:: ANGEZEIGTER TEXT
WPP war laut Angaben in seinem Geschäftsbericht 2019 der größte Käufer von Werbung auf den Plattformen von Facebook und Google4. Dennoch entsprach dies nur 4% des Umsatzes von Facebook. Als Unilever, einer der größten Werbetreibenden weltweit, im Juni 2020 seine Ausgaben für Facebook-Werbung einstellte, hätte das den Social-Media-Giganten nicht wirklich belastet (und vermutlich auch kaum dazu beigetragen, die Wachstumsraten von Unilever zu steigern, denn im Dezember hat der Konzern den Boykott stillschweigend beendet5).
Für die große Zahl kleiner und mittlerer Unternehmen war Werbung nie wichtiger als während der Covid-Pandemie. Als der Einzelhandel schloss, traten die „Kundengewinnungskosten“ an die Stelle der Miete – dies ist inzwischen eine Binsenweisheit. Egal, ob Sie Hüte, Hamburger oder Hotelübernachtungen verkaufen – ohne Internetpräsenz machen Sie kein Geschäft. Der Marktanteil von E-Commerce ist in den USA im Vergleich zu China oder Großbritannien nach wie vor relativ gering. Daher besteht Potenzial für ein anhaltend starkes Wachstum in den kommenden Jahren. Und angesichts der derzeitigen regulatorischen Anforderungen und der Besorgnis über den Datenschutz verfügen die Eigentümer von First-Party-Daten – also erneut Facebook & Co. – über eine deutlich stärkere Position als die Konkurrenz.
Pessimisten würden argumentieren, dass voraussichtlich schon in wenigen Jahren praktisch der gesamte Werbemarkt aus digitaler Werbung bestehen wird, sodass sich die Wachstumsraten beider Märkte angleichen und sich das Wachstum der großen Drei verlangsamen dürfte. Wir sind jedoch überzeugt, dass der starke Wachstumstrend noch längere Zeit anhält und die Marktgröße unterschätzt wird. Denn auch die nicht gemessenen Marketingbudgets – verkaufsfördernde Aktivitäten, die nicht in den Bereich der traditionellen Medien fallen, darunter Sportsponsoring, Gutscheine oder Columbia-Threadneedle-Kugelschreiber – werden zunehmend in die besser messbare Welt der digitalen Werbung verlagert. Wir glauben, dass diese Entwicklung das Potenzial hat, die Gesamtgröße des globalen Zielmarkts auf USD 1,3 Bio. mehr als zu verdoppeln.
::::
• AUFGABEN:
[1] Gib aus dem Text über Werbung den Abschnitt zwischen „Für die große“ und „als die Konkurrenz.“, beide eingeschlossen, wortgetreu aus.
[2] Nenne alle Länder, die im Text über Werbung vorkommen.
[3] Führe den Text über Werbung nach seinem letzten Satz weiter.
Die Einträge braucht man hier nicht.
:: VORLIEGENDE EINTRÄGE
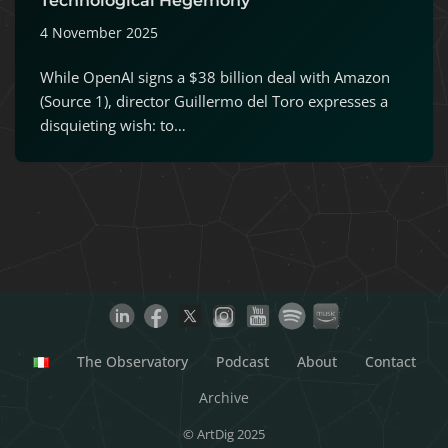
Technological Hegemony
4 November 2025
While OpenAI signs a $38 billion deal with Amazon
(Source 1), director Guillermo del Toro expresses a
disquieting wish: to…
The Observatory
Podcast
About
Contact
Archive
© ArtDig 2025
::::
• DEINE ANTWORTEN:
[1]
Für die große Zahl kleiner und mittlerer Unternehmen war Werbung nie wichtiger als während der Covid-Pandemie. Als der Einzelhandel schloss, traten die „Kundengewinnungskosten“ an die Stelle der Miete – dies ist inzwischen eine Binsenweisheit. Egal, ob Sie Hüte, Hamburger oder Hotelübernachtungen verkaufen – ohne Internetpräsenz machen Sie kein Geschäft. Der Marktanteil von E-Commerce ist in den USA im Vergleich zu China oder Großbritannien nach wie vor relativ gering. Daher besteht Potenzial für ein anhaltend starkes Wachstum in den kommenden Jahren. Und angesichts der derzeitigen regulatorischen Anforderungen und der Besorgnis über den Datenschutz verfügen die Eigentümer von First-Party-Daten – also erneut Facebook & Co. – über eine deutlich stärkere Position als die Konkurrenz.

[2] USA, China, Großbritannien

[3]
Natürlich ist es durchaus möglich, neben Engagements in Unternehmen wie Facebook oder Alphabet eine Position in einer Werbeagentur zu halten. Jedes Unternehmen hat seinen Preis, und es wird stets Platz für kreative Werbeschaffende geben. Doch die Veränderung des Werbemarktes verdeutlicht einige der Schwierigkeiten, die in einer Zeit des technologischen Wandels mit Value Investing verbunden sind. Wertorientiertes Anlegen ist in vielen Fällen mit der Idee der Rückkehr zum Mittelwert („Mean Reversion“) verbunden: In der Vergangenheit sind die Werbeausgaben ungefähr mit dem 1,5-Fachen des BIP-Wachstums gestiegen – wenn also die US-Wirtschaft in diesem Jahr um 10% wächst, sollten die Werbeausgaben um 15% steigen6.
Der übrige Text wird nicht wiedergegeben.